Copy out all lines from the material that contain the string "nose".

^^^^

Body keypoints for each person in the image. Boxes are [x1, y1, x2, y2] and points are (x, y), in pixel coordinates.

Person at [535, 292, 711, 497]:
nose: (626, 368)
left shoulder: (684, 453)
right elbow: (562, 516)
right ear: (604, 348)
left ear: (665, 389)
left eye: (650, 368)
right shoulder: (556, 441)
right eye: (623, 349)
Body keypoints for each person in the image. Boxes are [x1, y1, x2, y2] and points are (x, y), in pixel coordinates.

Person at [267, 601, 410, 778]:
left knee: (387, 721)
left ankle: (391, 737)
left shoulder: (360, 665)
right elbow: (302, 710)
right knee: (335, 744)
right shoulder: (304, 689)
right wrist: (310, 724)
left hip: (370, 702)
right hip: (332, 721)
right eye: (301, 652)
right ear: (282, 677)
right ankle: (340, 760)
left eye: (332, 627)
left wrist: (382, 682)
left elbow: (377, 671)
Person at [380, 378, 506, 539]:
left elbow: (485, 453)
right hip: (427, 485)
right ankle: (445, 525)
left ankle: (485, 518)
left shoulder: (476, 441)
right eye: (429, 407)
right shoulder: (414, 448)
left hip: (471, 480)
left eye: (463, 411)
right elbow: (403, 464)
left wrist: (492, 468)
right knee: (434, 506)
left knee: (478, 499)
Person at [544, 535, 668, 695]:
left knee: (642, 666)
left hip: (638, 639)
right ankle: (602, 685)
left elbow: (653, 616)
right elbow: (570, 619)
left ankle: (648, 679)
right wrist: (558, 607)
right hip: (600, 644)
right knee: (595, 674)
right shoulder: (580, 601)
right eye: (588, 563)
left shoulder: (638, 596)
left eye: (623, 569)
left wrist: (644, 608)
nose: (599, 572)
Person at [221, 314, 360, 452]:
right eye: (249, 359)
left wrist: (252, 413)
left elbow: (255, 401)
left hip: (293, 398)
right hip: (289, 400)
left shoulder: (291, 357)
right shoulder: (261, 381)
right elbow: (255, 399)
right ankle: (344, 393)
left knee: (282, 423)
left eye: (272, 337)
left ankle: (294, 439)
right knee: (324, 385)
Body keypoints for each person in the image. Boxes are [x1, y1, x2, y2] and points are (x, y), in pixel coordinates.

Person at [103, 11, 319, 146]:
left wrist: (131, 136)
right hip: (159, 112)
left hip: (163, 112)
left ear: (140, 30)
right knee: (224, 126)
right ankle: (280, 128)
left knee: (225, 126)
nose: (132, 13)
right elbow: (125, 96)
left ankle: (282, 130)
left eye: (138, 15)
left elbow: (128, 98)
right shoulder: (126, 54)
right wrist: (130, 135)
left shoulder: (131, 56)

^^^^

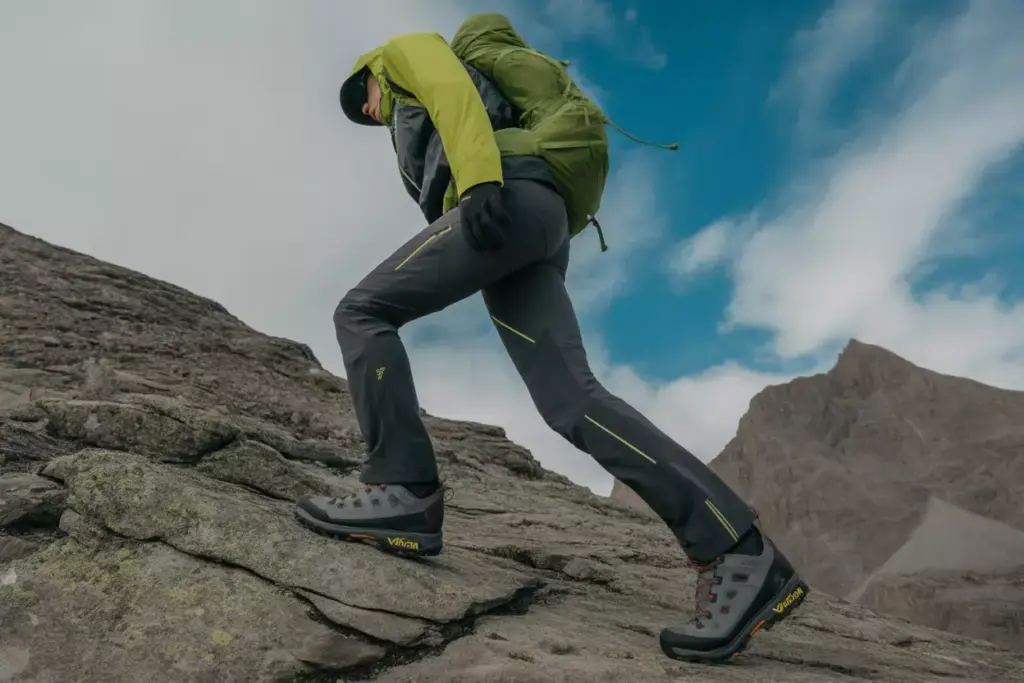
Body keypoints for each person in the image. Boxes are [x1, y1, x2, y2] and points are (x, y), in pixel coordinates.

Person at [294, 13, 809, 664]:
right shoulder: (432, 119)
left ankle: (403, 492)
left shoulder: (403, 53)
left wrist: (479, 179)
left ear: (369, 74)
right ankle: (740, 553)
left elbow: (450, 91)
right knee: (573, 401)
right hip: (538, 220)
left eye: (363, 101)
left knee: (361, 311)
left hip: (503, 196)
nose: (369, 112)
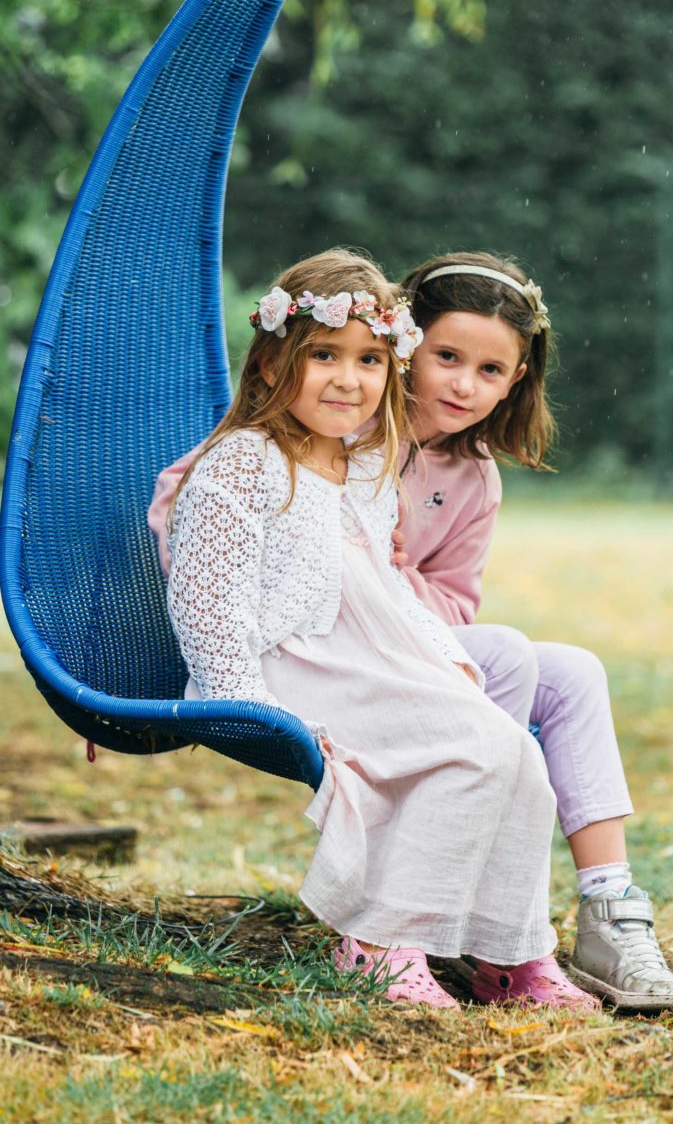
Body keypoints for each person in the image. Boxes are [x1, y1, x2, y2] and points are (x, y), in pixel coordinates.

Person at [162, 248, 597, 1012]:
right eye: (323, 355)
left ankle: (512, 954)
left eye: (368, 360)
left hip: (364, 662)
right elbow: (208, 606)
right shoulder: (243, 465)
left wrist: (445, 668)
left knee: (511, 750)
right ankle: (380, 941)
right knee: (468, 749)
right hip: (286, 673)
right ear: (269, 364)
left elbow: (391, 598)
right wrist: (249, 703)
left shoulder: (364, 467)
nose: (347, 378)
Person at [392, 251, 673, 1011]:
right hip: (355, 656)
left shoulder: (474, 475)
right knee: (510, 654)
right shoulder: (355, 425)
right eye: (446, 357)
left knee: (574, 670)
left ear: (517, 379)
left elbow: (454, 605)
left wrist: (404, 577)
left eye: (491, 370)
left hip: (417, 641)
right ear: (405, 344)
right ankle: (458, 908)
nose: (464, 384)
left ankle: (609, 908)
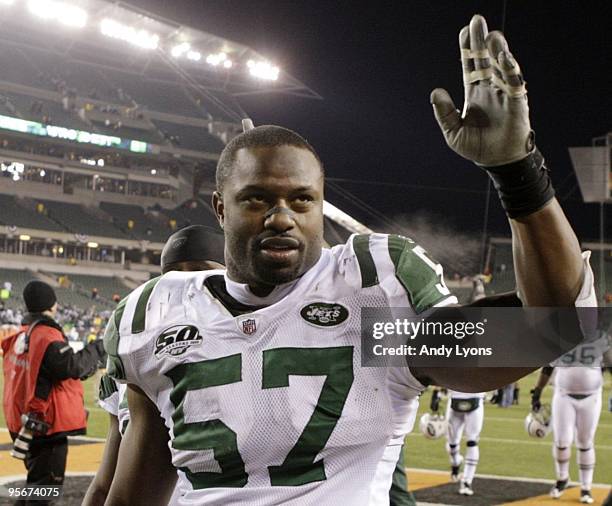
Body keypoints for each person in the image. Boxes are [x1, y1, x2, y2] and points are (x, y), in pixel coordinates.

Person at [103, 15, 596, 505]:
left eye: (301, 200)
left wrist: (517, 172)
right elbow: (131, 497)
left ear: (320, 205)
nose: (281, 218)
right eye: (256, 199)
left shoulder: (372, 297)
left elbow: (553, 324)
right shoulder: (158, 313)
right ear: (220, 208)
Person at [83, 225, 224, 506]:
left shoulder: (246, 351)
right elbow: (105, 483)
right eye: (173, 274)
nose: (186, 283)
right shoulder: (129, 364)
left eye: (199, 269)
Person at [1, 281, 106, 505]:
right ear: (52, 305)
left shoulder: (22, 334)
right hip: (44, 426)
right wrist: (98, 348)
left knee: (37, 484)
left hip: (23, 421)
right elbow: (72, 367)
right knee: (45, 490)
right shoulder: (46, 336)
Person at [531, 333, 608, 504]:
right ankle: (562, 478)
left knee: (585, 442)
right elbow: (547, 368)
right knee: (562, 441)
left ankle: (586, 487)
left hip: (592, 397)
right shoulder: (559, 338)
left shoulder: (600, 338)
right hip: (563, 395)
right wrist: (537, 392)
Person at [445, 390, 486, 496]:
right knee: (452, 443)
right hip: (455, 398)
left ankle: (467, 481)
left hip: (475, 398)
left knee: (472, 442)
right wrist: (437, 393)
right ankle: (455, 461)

^^^^

TASK OUTPUT:
nose: (626, 368)
nose: (599, 572)
nose: (132, 13)
nose: (369, 112)
nose: (347, 378)
nose: (464, 384)
nose: (281, 218)
nose: (186, 283)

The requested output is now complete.